Question

Can someone write a 2 page paper on Teaching Philosophy regarding geometry . ?

Answer 1

Epistemology of Geometry

Geometrical knowledge typically concerns two kinds of things: theoretical or abstract knowledge contained in the definitions, theorems, and proofs in a system of geometry; and some knowledge of the external world, such as is expressed in terms taken from a system of geometry. The nature of the relation between the abstract geometry and its practical expression has also to be considered.

This essay considers various theories of geometry, their grounds for intelligibility, for validity, and for physical interpretability in the period largely before the advent of the theories of special and general relativity in the 20th century. It turns out that a complicated interplay between shortest and straightest is at work in many stages.

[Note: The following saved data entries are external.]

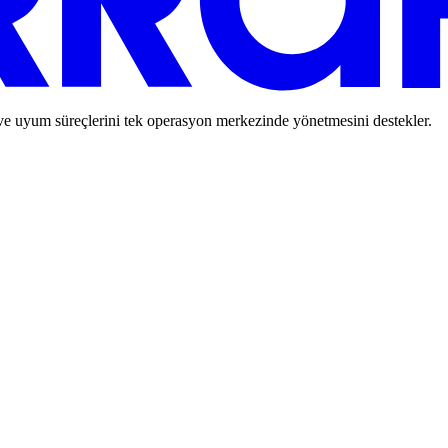
 ve uyum süreçlerini tek operasyon merkezinde yönetmesini destekler.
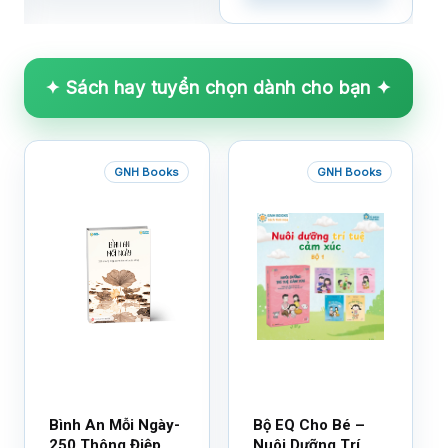
✦ Sách hay tuyển chọn dành cho bạn ✦
GNH Books
GNH Books
Bình An Mỗi Ngày-
Bộ EQ Cho Bé –
250 Thông Điệp
Nuôi Dưỡng Trí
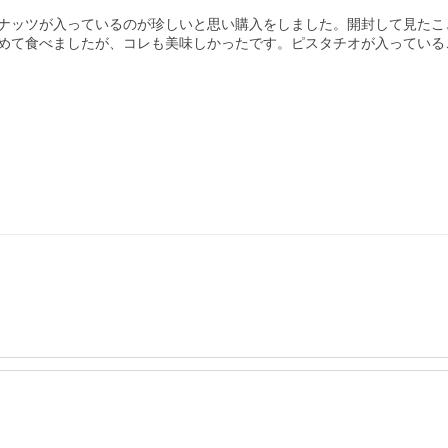
ナッツが入っているのが珍しいと思い購入をしました。開封して見たこ
めて食べましたが、コレも美味しかったです。ピスタチオが入っている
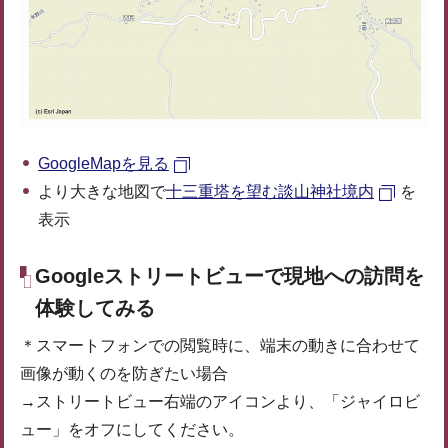
GoogleMapを見る
より大きな地図で
十三重塔を望む談山神社境内
を
表示
Googleストリートビューで現地への訪問を
体験してみる
＊スマートフォンでの閲覧時に、端末の動きに合わせて
画像が動くのを防ぎたい場合
→ストリートビュー右端のアイコンより、「ジャイロビ
ュー」をオフにしてください。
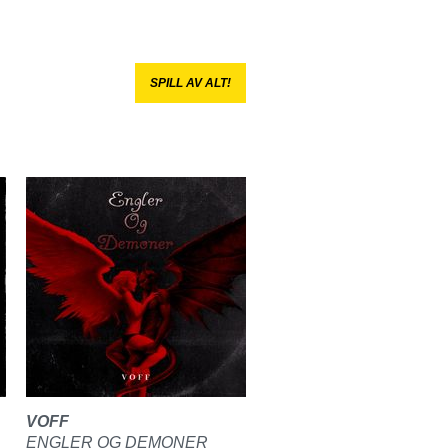
SPILL AV ALT!
VOFF
ENGLER OG DEMONER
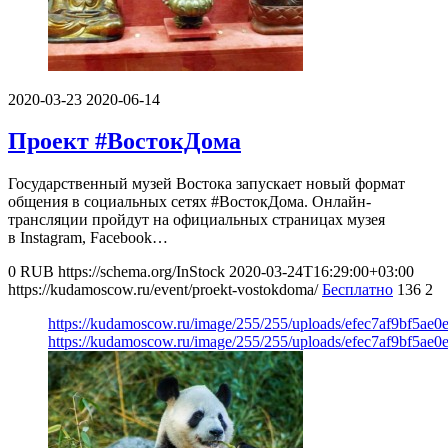
2020-03-23
2020-06-14
Проект #ВостокДома
Государственный музей Востока запускает новый формат
общения в социальных сетях #ВостокДома. Онлайн-
трансляции пройдут на официальных страницах музея
в Instagram, Facebook…
0
RUB
https://schema.org/InStock
2020-03-24T16:29:00+03:00
https://kudamoscow.ru/event/proekt-vostokdoma/
Бесплатно
136
2
https://kudamoscow.ru/image/255/255/uploads/efec7af9bf5ae
https://kudamoscow.ru/image/255/255/uploads/efec7af9bf5ae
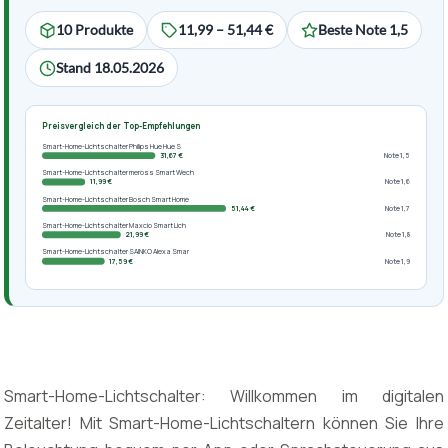
10 Produkte
11,99 – 51,44 €
Beste Note 1,5
Stand 18.05.2026
Preisvergleich der Top-Empfehlungen
Smart-Home-Lichtschalter Philips Hue Hue S
31,67 €
Note 1,5
Smart-Home-Lichtschalter meross Smart Wech
11,99 €
Note 1,6
Smart-Home-Lichtschalter Bosch Smart Home
51,44 €
Note 1,7
Smart-Home-Lichtschalter Maxcio Smart Lich
21,99 €
Note 1,8
Smart-Home-Lichtschalter SAINKO Alexa Smar
17,59 €
Note 1,9
Smart-Home-Lichtschalter: Willkommen im digitalen
Zeitalter! Mit Smart-Home-Lichtschaltern können Sie Ihre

Before the 19th century only one geometry was studied in any depth or thought to be an accurate or correct description of physical space, and that was Euclidean geometry. The 19th century itself saw a profusion of new geometries, of which the most important were projective geometry and non-Euclidean or hyperbolic geometry. Projective geometry can be thought of as a deepening of the non-metrical and formal sides of Euclidean geometry; non-Euclidean geometry as a challenge to its metrical aspects and implications. By the opening years of the 20th century a variety of Riemannian differential geometries had been proposed, which made rigorous sense of non-Euclidean geometry. There were also significant advances in the domain of abstract geometries, such as those proposed by David Hilbert. It follows that the terms ‘geometry’ and ‘physical space’ do not have simple meanings in the 19th century, and changing conceptions of these terms do not follow a simple pattern of refinement. Their inter-relations therefore also have a complicated history.